I didn’t have to be a tranny.
Every interaction I had at this grad party was tainted with the fact that I was a tranny. Whether it’s people asking invasive questions; or being way too interested in me; or the classic “he—err, i mean she” pronoun fuck up; or when they smile at me like I’m a homeless man begging for change while they’re loaded with cash and have no intention of parting with a single dime. Even Kate’s interactions with me were because she saw that I was a tranny and wanted to come relate.
That’s not to say I didn’t have any fun, I got a free lunch and I had a couple interesting conversations. People are generally fun to be around and talk to even if I am the token tranny. But I couldn’t stay for long, while being a tranny is better than being a man, it’s still just so hard to bear.
Anyways… About That Slur
So what am I even trying to say with all these ramblings about my trauma? That not even passing transexuals are allowed to say tranny? That I’m the arbiter of who gets to say tranny? 
Well, yeah I am.
And also no I’m not.
I mean, I can’t control people and dictate what words they say or what they think. Whether it’s a bigot calling me a tranny freak on the street or one of my extended family members muttering it to themselves when I commit the unforgivable sin of being a little cringe in my 30s.

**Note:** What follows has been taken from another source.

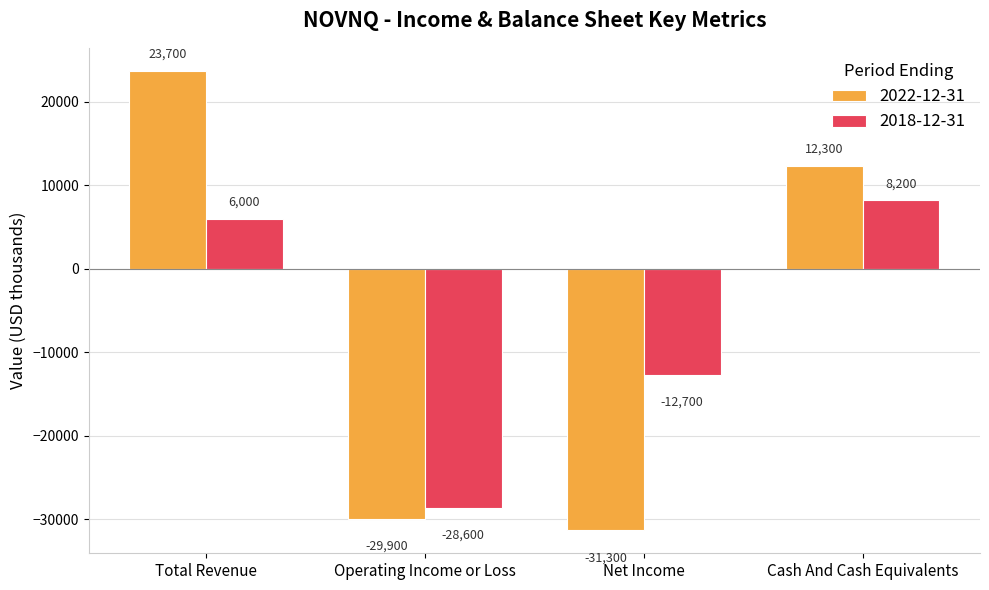

Rank the series by their average value, from lowest to highest.

2018-12-31, 2022-12-31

All I have is my judgement. Take Kate, I can say with quite a bit of certainty that the word tranny has hurt me and stunted my growth more than her. I don’t want to discount any bullying that she’s gone through. But she’s not going to have to go through the horror of watching her body go through changes that are just simply wrong for her. The horror of being held to male expectations and dissociating away her teens and 20s.
So if Kate ever dropped the t-slur around me, it better be in the context of something truly poignant. Anything less and I’ll get pissed. On the other hand, If I’m talking to another trans person of similar age and transition history then I’ll probably be the one to start spouting off “tranny this, tranny that” and end up getting called out.

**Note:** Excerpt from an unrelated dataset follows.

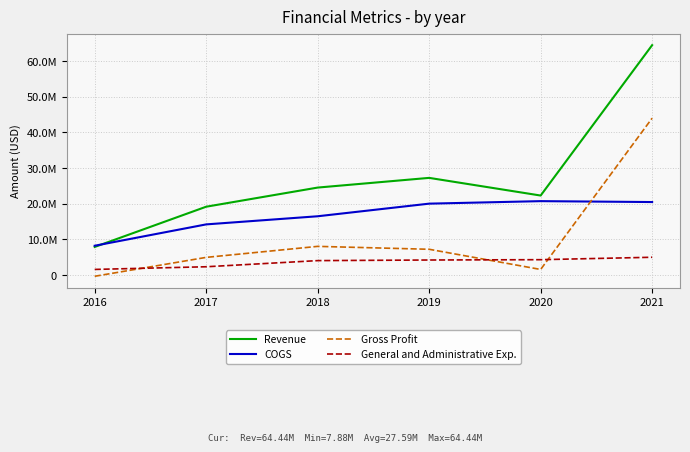

What are all the series names shown in the legend?

Revenue, COGS, Gross Profit, General and Administrative Exp.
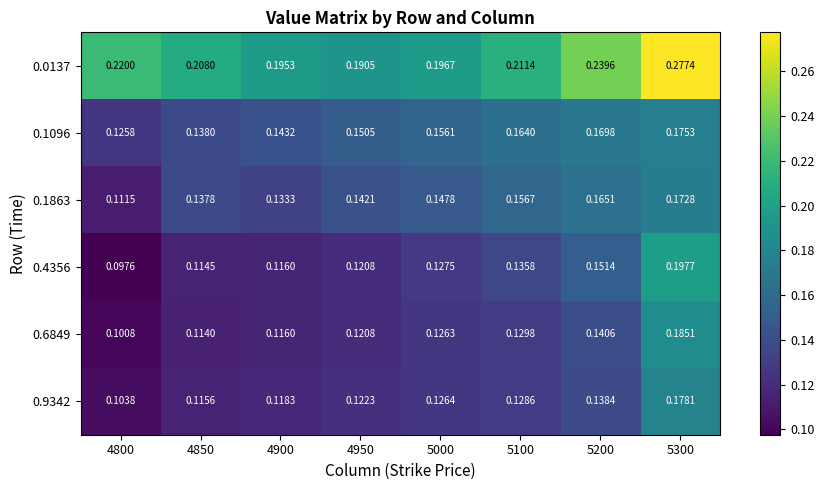

Is the value of 0.1096 at 5200 greater than the value of 0.1863 at 4800?

Yes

So when I see people that are non-binary and attractive in the manner that is expected of their assigned gender at birth start talking about reclaiming the t-slur, I don’t want to associate with them. I don’t care if they’re technically “allowed” to say it. Whether or not I confront them about it they lose my respect.
But why should you care about my respect. In all seriousness, you probably don’t. I don’t have any kind of following. And well, I literally just admitted to using conventional attractiveness as one of the measures for whether or not someone can say tranny! I clearly have a lot of self-worth issues that I need to unpack. But it’s true, and if that makes you lose respect for me then so be it. But I suspect that a lot of people hold similar values, even if they don’t want to admit it. 

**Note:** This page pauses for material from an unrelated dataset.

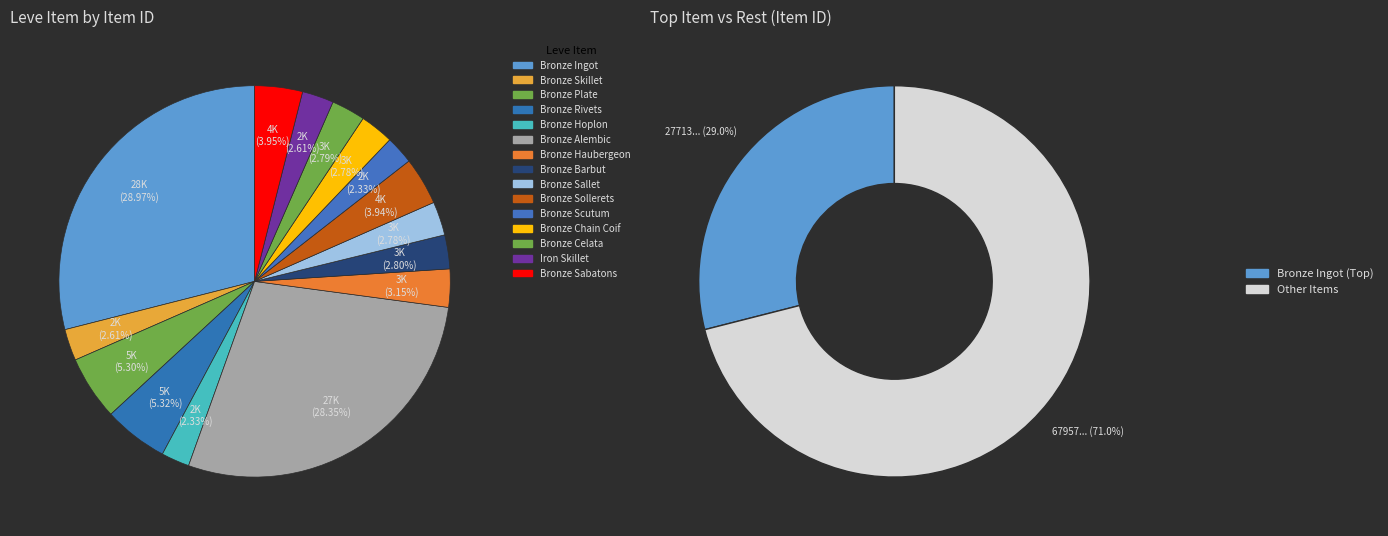

To the nearest percent, what percentage of the pie is Bronze Barbut?

3%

So, where does this leave us? I don’t know. I don’t have any real answers. I’m just some tranny, trying to figure out her life one day at a time. If you really want some kind of prescriptive advice, I’d say: read the room; say what you wanna say; and when (not if) you fuck up, listen to the people who are having feelings about it with empathy.
As for me, I think the real reason why this discourse is so touchy for me is because I want to eventually get to a point where it would be gauche for me to drop the t-slur. One of the few things that keeps me going right now is the fact that there are surgeries that can help me look less like a tranny.
I guess that’s what gets me about this discourse. It feels like there’s a contingency of people that just want a t-slur pass. When it’s a word I want so desperately to get rid of.